With passage of the Alabama Accountability Act (AAA), Alabama has joined 21 other states and the District of Columbia in providing families greater access to private schools. The refundable tax credits provided in the AAA are a hybrid of direct scholarship programs in which the government provides scholarships directly to eligible students, similar to the federal Pell Grant program or GI Bill, and programs that provide either tax credits or tax deductions to families for educational expenses of sending their children to private schools. Twelve states and the District of Columbia operate 18 direct scholarship programs, and six states offer tax credits and deductions directly to families for education expenses associated with private schools.
The other part of the AAA is third-party tax credits provided to individuals and corporations paying Alabama income taxes for donations to private scholarship-granting organizations (SGO’s) and is similar to 14 tax-credit programs offered by 11 other states. All told, there are 38 programs outside of Alabama currently providing families educational opportunities in private schools in those 22 jurisdictions. Thus, although new to Alabama at the K-12 education level, school choice programs like the AAA are now quite common throughout the United States. Families with the financial means to do so have always exercised school choice by moving away from poorly performing public schools or moving their children into more effective private schools. Low-income families are just as eager to access better schools for their children and with the AAA Alabama families will be able to do so for the first time.
Opponents of school choice now must rely exclusively on state constitutional provisions such as those used in the AEA’s lawsuit because the U.S. Supreme Court has clearly ruled that the federal Constitution permits states to aid parents in making free and independent choices about where their children attend school. In 2002, in Zelman v. Simmons-Harris, the Supreme Court ruled in favor of Ohio and parents (represented by IJ) participating in the Cleveland scholarship program, holding that so long as the program is one of true parent choice and does not encourage parents to choose religious schools over nonreligious schools, there is no violation of the federal Establishment Clause. By the time the U.S. Supreme Court ruled, the supreme courts of Arizona, Ohio and Wisconsin had already interpreted the federal constitution to permit school choice, and had upheld such provisions under their state constitutional guarantees as well. Most recently, the Indiana Supreme Court upheld a state-wide school choice program under state religion clauses that are very similar to those in the Alabama Constitution.

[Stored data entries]

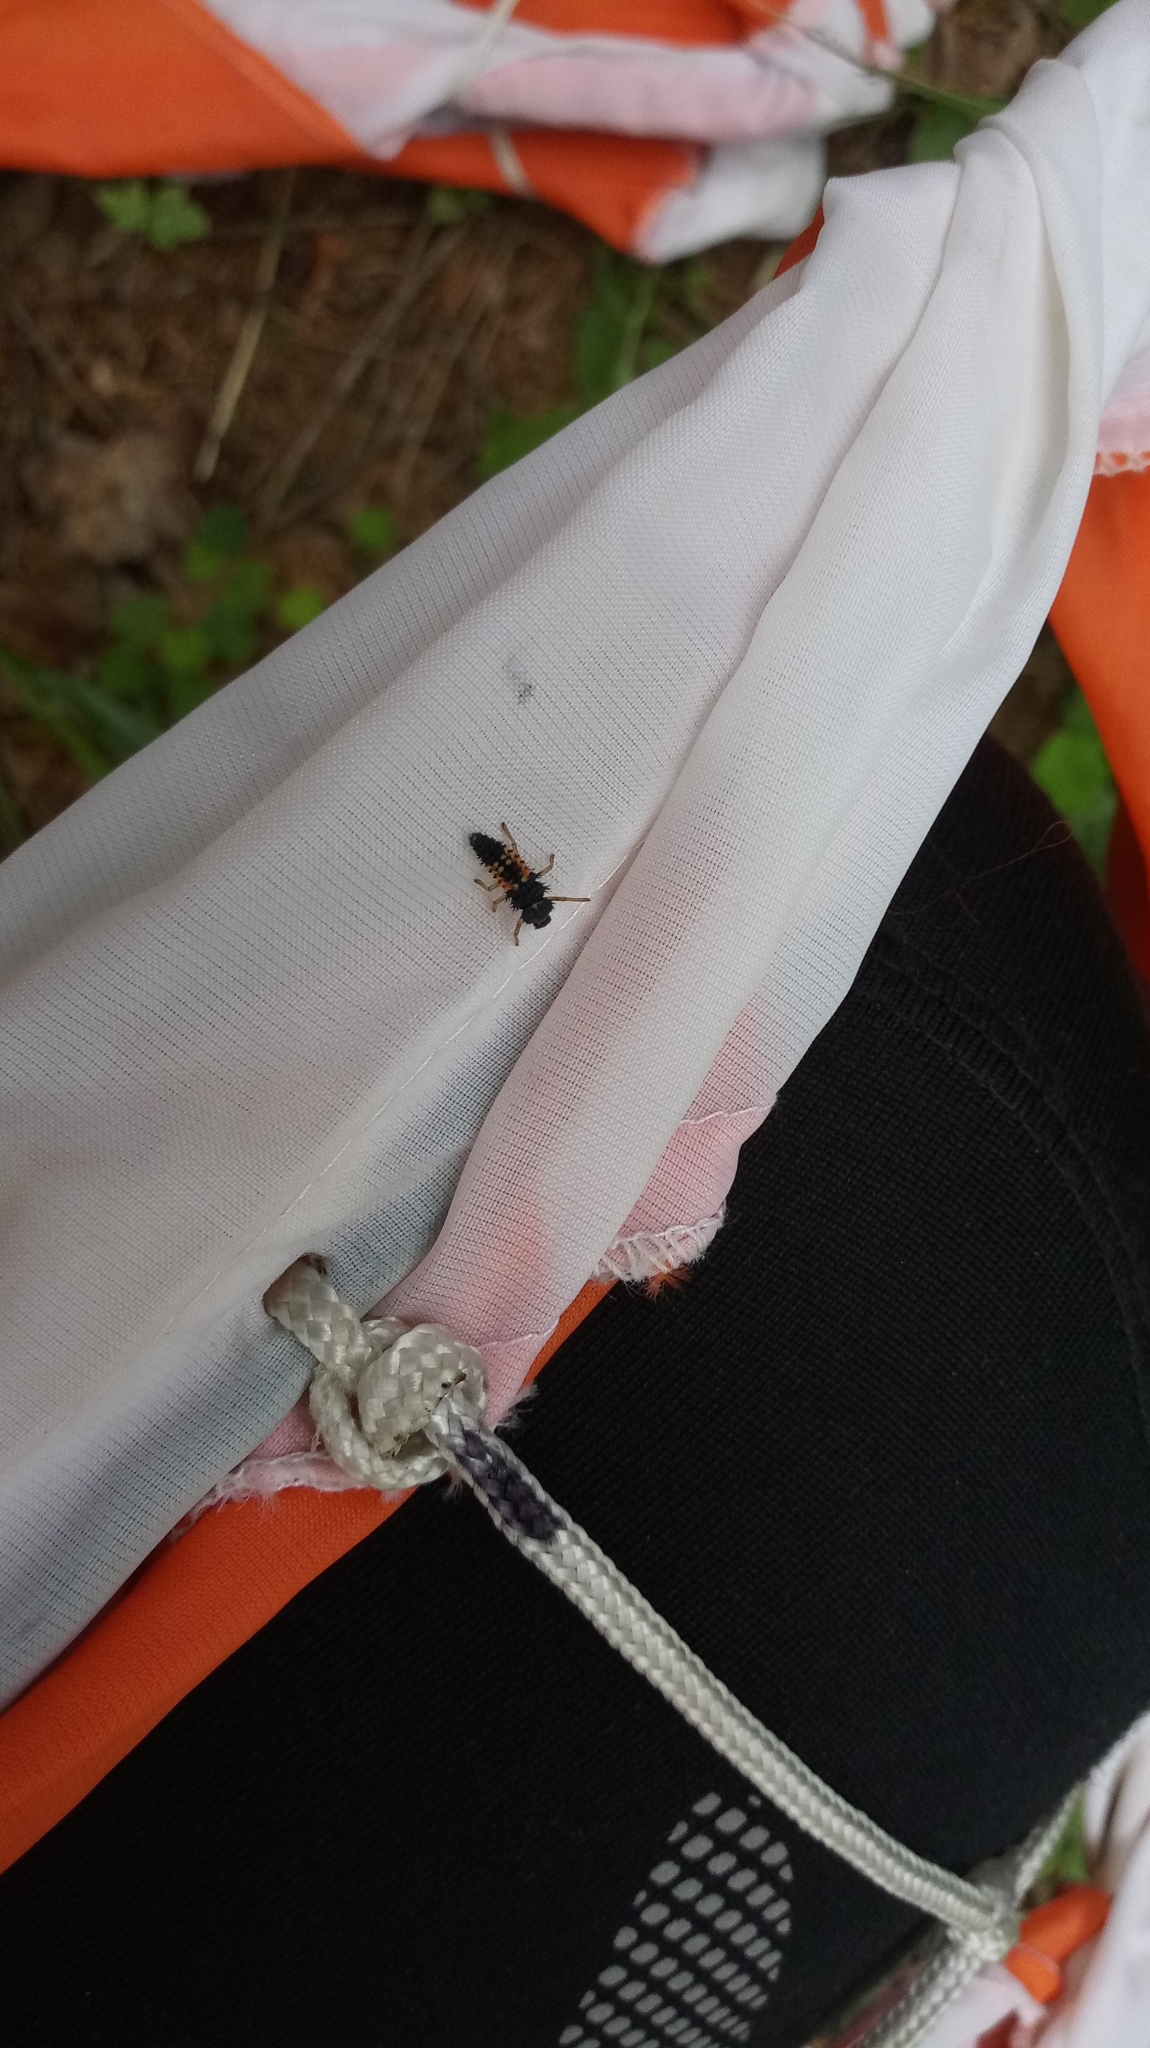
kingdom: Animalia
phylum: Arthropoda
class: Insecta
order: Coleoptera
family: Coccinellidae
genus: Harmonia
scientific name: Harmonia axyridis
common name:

• _Requirements_
A - From the passage on the Alabama Accountability Act, reproduce the section between "With passage of" and "with private schools.", inclusive, putting "blend" in place of "hybrid".
B - Answer these from the passage on the Alabama Accountability Act:
(i) How many other states, besides the District of Columbia, has Alabama joined in providing families greater access to private schools?
(ii) In what year did the Supreme Court decide Zelman v. Simmons-Harris?
(iii) Which state's supreme court most recently upheld a state-wide school choice program?
The listing stands apart from the passage on the Alabama Accountability Act.

• _The results_
A -
With passage of the Alabama Accountability Act (AAA), Alabama has joined 21 other states and the District of Columbia in providing families greater access to private schools. The refundable tax credits provided in the AAA are a blend of direct scholarship programs in which the government provides scholarships directly to eligible students, similar to the federal Pell Grant program or GI Bill, and programs that provide either tax credits or tax deductions to families for educational expenses of sending their children to private schools. Twelve states and the District of Columbia operate 18 direct scholarship programs, and six states offer tax credits and deductions directly to families for education expenses associated with private schools.

B -
(i) 21
(ii) 2002
(iii) Indiana